### Input records
☆ ☆ ☆
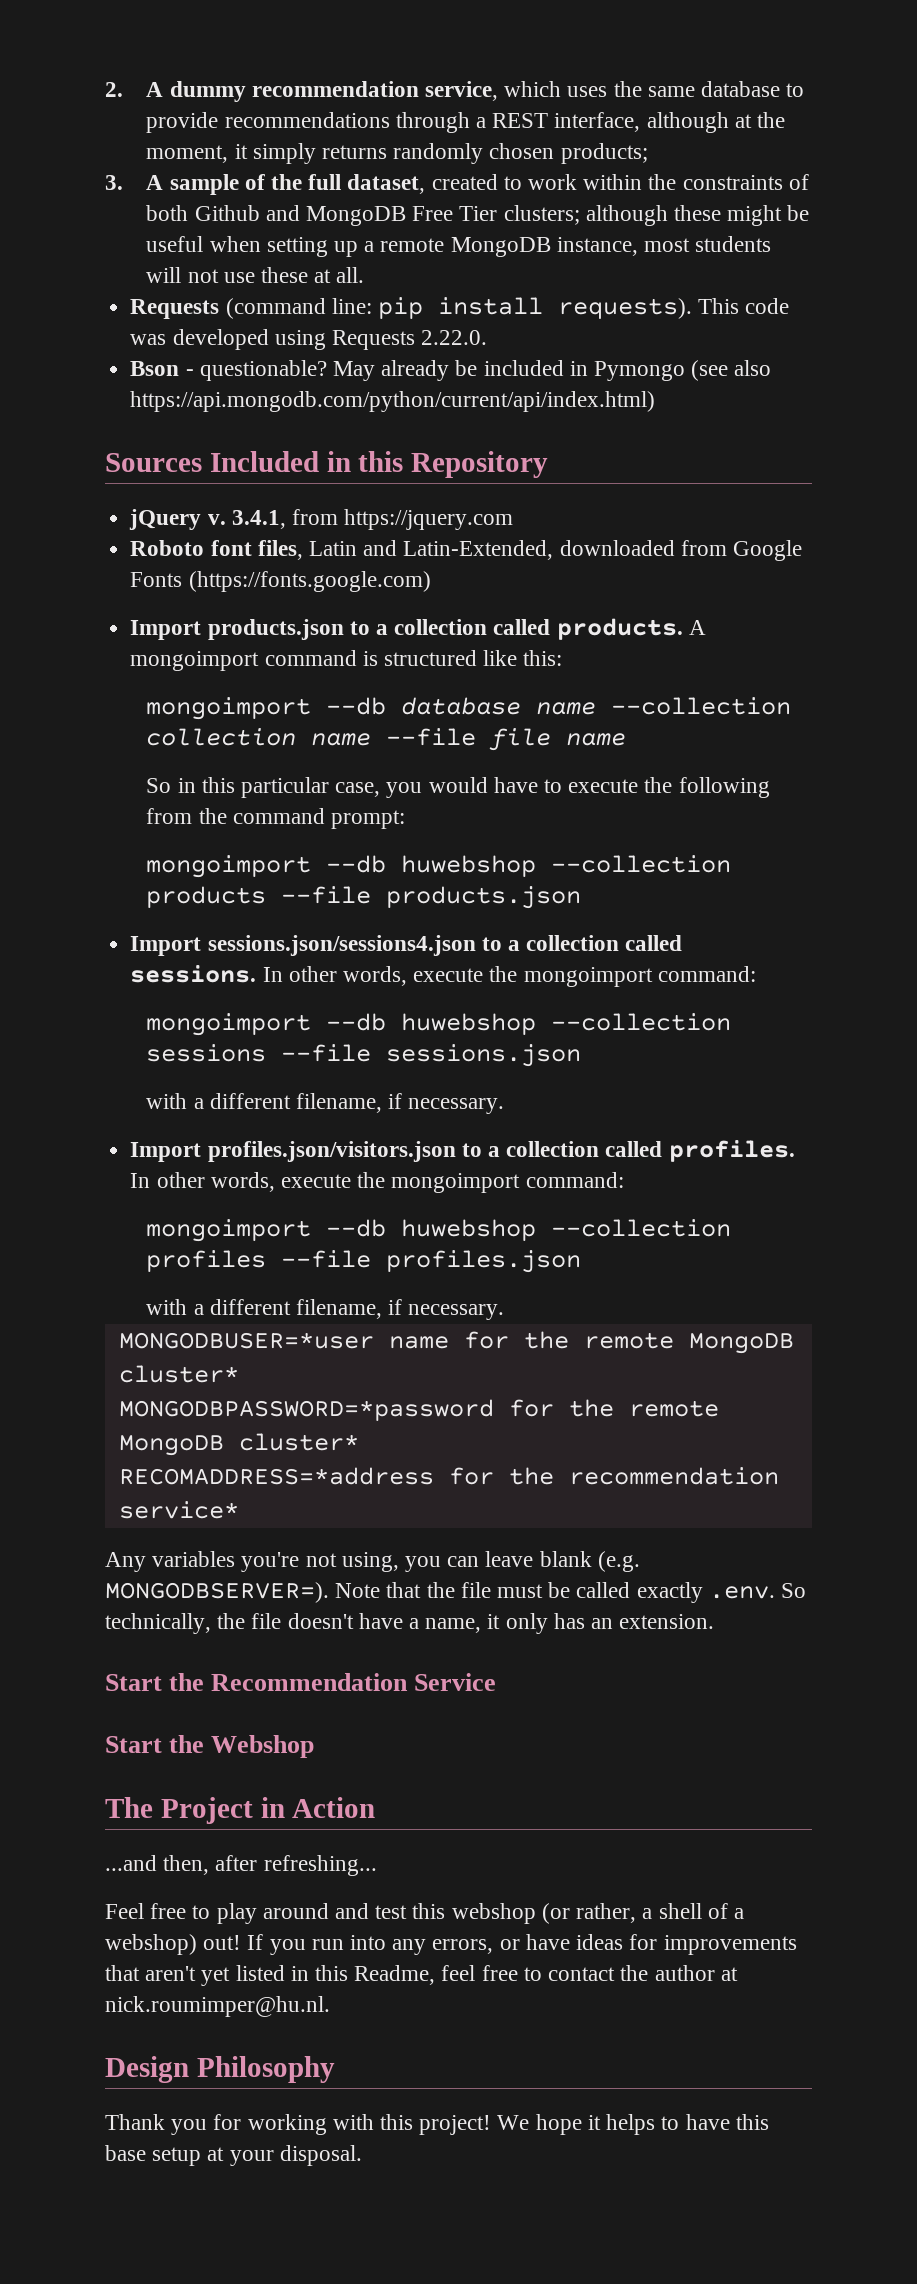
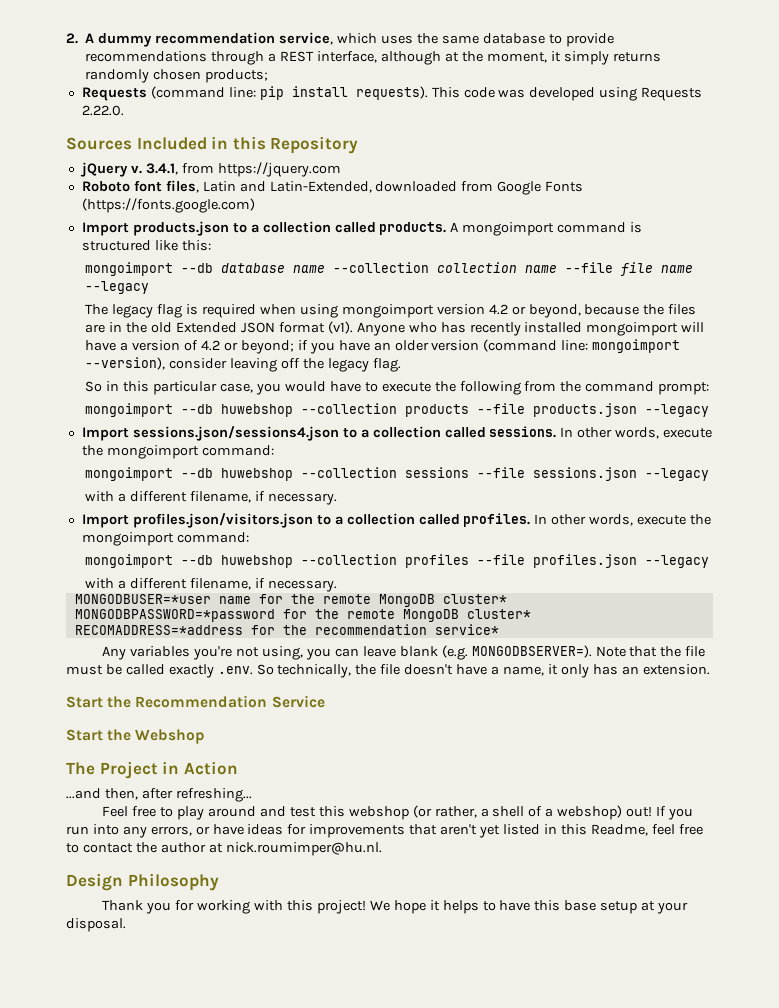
[105,174,809,195] [146,205,810,226] [146,236,772,257] [146,267,365,283] // 3. A sample of the full dataset, created to work within the constraints of both Github and MongoDB Free Tier clusters; although these might be useful when setting up a remote MongoDB instance, most students will not use these at all. -> (269, 76) none
[130,360,772,381] [130,391,656,412] // Bson - questionable? May already be included in Pymongo (see also https://api.mongodb.com/python/current/api/index.html) -> (124, 110) none
(627, 739) none -> [85,281,150,294] [85,304,697,318] [85,321,705,336] [85,339,681,354] [85,357,401,372] --legacy // The legacy flag is required when using mongoimport version 4.2 or beyond, because the files are in the old Extended JSON format (v1). Anyone who has recently installed mongoimport will have a version of 4.2 or beyond; if you have an older version (command line: mongoimport --version), consider leaving off the legacy flag.
(582, 897) none -> [645,404,710,417] --legacy
(582, 1055) none -> [645,468,710,481] --legacy
(582, 1261) none -> [645,555,710,568] --legacy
☆ ☆ ☆
### Work order
In transcribing the lines above, omit the images and keep all else exact.

### Answer space
[105,174,809,195] [146,205,810,226] [146,236,772,257] [146,267,365,283] // 3. A sample of the full dataset, created to work within the constraints of both Github and MongoDB Free Tier clusters; although these might be useful when setting up a remote MongoDB instance, most students will not use these at all. -> (269, 76) none
[130,360,772,381] [130,391,656,412] // Bson - questionable? May already be included in Pymongo (see also https://api.mongodb.com/python/current/api/index.html) -> (124, 110) none
(627, 739) none -> [85,281,150,294] [85,304,697,318] [85,321,705,336] [85,339,681,354] [85,357,401,372] --legacy // The legacy flag is required when using mongoimport version 4.2 or beyond, because the files are in the old Extended JSON format (v1). Anyone who has recently installed mongoimport will have a version of 4.2 or beyond; if you have an older version (command line: mongoimport --version), consider leaving off the legacy flag.
(582, 897) none -> [645,404,710,417] --legacy
(582, 1055) none -> [645,468,710,481] --legacy
(582, 1261) none -> [645,555,710,568] --legacy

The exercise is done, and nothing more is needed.